◆ RECORDS FOR THIS EXERCISE ◆
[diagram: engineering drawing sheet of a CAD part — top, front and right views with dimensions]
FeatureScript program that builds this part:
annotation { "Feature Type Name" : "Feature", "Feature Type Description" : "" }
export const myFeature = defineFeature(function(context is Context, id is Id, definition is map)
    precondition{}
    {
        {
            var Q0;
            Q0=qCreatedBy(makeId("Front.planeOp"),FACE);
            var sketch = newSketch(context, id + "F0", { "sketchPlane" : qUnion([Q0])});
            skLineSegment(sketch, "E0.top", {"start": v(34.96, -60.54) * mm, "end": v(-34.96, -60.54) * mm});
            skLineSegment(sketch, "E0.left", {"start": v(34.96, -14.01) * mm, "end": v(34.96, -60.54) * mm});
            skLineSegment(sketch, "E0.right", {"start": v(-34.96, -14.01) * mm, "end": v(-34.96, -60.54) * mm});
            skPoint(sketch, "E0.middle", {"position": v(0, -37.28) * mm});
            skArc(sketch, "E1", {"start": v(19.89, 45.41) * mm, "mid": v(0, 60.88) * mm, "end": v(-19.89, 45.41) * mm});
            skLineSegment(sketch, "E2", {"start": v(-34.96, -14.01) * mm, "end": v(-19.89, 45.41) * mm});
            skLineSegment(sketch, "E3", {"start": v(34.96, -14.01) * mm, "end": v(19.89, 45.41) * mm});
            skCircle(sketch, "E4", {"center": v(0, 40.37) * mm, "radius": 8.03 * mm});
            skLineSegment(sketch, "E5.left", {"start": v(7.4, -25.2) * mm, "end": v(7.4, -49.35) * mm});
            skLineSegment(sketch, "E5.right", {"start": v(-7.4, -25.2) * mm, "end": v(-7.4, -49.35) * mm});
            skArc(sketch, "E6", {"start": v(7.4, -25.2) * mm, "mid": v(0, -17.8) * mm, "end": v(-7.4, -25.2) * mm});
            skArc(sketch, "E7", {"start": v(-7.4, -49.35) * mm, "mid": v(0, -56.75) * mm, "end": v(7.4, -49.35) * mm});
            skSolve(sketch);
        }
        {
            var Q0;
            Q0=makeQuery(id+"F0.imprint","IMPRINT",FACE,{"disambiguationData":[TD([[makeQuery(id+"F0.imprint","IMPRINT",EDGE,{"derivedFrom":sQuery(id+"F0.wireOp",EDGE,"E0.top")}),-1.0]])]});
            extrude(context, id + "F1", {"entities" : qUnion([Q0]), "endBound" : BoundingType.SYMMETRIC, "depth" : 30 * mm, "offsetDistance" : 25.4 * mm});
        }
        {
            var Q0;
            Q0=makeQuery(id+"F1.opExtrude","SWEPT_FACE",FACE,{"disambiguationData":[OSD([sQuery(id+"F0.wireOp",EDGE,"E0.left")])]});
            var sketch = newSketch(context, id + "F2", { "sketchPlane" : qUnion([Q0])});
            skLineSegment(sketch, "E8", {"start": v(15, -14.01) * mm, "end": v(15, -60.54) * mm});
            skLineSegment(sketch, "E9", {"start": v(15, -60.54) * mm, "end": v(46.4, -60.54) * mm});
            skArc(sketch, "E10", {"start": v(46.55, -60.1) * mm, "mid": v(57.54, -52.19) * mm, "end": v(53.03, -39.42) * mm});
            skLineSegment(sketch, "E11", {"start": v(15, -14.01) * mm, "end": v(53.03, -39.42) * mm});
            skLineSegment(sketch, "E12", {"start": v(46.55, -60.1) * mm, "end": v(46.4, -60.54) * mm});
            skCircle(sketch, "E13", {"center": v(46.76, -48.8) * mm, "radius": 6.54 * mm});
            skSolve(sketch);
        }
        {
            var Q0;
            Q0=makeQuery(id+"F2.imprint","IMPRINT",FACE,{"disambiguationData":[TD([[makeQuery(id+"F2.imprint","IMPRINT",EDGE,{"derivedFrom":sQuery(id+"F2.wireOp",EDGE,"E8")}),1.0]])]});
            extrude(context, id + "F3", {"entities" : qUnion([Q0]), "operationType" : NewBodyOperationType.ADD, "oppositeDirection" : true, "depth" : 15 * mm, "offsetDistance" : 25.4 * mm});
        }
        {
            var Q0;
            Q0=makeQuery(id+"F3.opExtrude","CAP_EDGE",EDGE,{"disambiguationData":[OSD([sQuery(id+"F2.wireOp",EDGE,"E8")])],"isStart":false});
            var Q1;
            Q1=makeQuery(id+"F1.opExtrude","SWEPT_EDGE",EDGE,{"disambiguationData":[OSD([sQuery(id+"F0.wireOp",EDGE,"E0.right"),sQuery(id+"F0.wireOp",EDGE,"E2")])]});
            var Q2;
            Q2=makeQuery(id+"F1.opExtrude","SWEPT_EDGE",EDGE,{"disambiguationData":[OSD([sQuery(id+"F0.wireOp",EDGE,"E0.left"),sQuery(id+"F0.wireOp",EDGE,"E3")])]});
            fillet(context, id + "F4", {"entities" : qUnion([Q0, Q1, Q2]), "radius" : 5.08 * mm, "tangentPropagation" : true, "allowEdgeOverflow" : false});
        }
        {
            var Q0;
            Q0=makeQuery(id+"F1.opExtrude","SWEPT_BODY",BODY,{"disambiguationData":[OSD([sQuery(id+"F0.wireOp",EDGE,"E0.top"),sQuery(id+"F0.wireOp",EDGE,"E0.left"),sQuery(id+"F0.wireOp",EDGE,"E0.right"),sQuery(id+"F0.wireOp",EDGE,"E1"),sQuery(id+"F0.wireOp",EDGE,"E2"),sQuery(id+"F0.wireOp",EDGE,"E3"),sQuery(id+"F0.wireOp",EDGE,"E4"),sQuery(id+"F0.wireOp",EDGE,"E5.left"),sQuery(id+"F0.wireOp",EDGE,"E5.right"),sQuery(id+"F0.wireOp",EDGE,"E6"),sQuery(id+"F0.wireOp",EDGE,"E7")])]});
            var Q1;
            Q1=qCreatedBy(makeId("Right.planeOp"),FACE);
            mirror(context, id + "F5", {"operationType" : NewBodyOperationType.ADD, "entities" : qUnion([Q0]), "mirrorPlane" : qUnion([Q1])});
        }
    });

◆ REQUIRED WORK ◆
Copy out, without changing a character, every line of the data from its first line down to and including the line that contains "v(0, -17.8) *".

◆ COMPLETED EXERCISE ◆
[diagram: engineering drawing sheet of a CAD part — top, front and right views with dimensions]
FeatureScript program that builds this part:
annotation { "Feature Type Name" : "Feature", "Feature Type Description" : "" }
export const myFeature = defineFeature(function(context is Context, id is Id, definition is map)
    precondition{}
    {
        {
            var Q0;
            Q0=qCreatedBy(makeId("Front.planeOp"),FACE);
            var sketch = newSketch(context, id + "F0", { "sketchPlane" : qUnion([Q0])});
            skLineSegment(sketch, "E0.top", {"start": v(34.96, -60.54) * mm, "end": v(-34.96, -60.54) * mm});
            skLineSegment(sketch, "E0.left", {"start": v(34.96, -14.01) * mm, "end": v(34.96, -60.54) * mm});
            skLineSegment(sketch, "E0.right", {"start": v(-34.96, -14.01) * mm, "end": v(-34.96, -60.54) * mm});
            skPoint(sketch, "E0.middle", {"position": v(0, -37.28) * mm});
            skArc(sketch, "E1", {"start": v(19.89, 45.41) * mm, "mid": v(0, 60.88) * mm, "end": v(-19.89, 45.41) * mm});
            skLineSegment(sketch, "E2", {"start": v(-34.96, -14.01) * mm, "end": v(-19.89, 45.41) * mm});
            skLineSegment(sketch, "E3", {"start": v(34.96, -14.01) * mm, "end": v(19.89, 45.41) * mm});
            skCircle(sketch, "E4", {"center": v(0, 40.37) * mm, "radius": 8.03 * mm});
            skLineSegment(sketch, "E5.left", {"start": v(7.4, -25.2) * mm, "end": v(7.4, -49.35) * mm});
            skLineSegment(sketch, "E5.right", {"start": v(-7.4, -25.2) * mm, "end": v(-7.4, -49.35) * mm});
            skArc(sketch, "E6", {"start": v(7.4, -25.2) * mm, "mid": v(0, -17.8) * mm, "end": v(-7.4, -25.2) * mm});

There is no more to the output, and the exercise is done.